First, we'll assume that (1) Y follows a normal distribution, (2) $E(Y \mid x)$, the conditional mean of Y given x is linear in x, and (3) $Var(Y \mid x)$, the conditional variance of Y given x is constant. Based on these three stated assumptions, we'll find the conditional distribution of Y given $X = x$.
Then, to the three assumptions we've already made, we'll then add the assumption that the random variable X follows a normal distribution, too. Based on the now four stated assumptions, we'll find the joint probability density function of X and Y.
Objectives
To find the conditional distribution of Y given X = x, assuming that (1) Y follows a normal distribution, (2) $E(Y \mid x)$, the conditional mean of Y given x is linear in x, and (3) $Var(Y \mid x)$, the conditional variance of Y given x is constant.
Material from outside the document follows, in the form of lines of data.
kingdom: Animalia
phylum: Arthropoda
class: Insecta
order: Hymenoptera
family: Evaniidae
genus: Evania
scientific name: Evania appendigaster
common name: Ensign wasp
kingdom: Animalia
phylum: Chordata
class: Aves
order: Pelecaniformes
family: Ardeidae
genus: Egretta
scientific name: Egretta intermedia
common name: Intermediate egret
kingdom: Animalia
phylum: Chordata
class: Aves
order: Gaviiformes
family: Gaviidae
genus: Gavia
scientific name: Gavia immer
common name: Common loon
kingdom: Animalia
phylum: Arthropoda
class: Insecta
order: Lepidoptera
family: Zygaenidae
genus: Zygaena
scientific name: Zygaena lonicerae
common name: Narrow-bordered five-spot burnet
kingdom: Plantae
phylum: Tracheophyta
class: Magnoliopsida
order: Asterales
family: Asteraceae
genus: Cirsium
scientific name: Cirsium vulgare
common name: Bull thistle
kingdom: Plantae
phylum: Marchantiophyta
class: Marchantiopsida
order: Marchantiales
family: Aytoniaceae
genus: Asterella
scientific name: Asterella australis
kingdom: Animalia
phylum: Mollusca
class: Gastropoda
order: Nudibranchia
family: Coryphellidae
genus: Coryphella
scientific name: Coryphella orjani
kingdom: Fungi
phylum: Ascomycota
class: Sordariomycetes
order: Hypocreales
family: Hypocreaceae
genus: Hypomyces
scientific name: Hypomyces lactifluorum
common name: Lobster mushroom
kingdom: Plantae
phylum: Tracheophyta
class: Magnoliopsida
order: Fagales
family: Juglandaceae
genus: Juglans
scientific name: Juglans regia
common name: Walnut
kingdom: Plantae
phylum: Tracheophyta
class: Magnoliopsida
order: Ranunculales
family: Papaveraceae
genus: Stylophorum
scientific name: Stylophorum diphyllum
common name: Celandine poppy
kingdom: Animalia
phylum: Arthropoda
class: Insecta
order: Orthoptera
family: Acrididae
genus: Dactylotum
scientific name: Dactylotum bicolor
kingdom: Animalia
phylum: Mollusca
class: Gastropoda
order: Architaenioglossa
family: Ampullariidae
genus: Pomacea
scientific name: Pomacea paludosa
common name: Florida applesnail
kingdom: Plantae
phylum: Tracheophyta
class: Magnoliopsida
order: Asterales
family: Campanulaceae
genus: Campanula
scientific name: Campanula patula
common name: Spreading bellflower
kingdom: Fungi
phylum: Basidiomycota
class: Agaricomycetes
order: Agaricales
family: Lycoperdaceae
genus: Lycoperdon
To learn how to calculate conditional probabilities using the resulting conditional distribution.
To find the joint distribution of X and Y, assuming that (1) X follows a normal distribution, (2) Y follows a normal distribution, (3) $E(Y \mid x)$, the conditional mean of Y given x is linear in x, and (4) $Var(Y \mid x)$, the conditional variance of Y given x is constant."
Note this is for bi-variate normal distributions. You can add more variables that approx. normally distributed.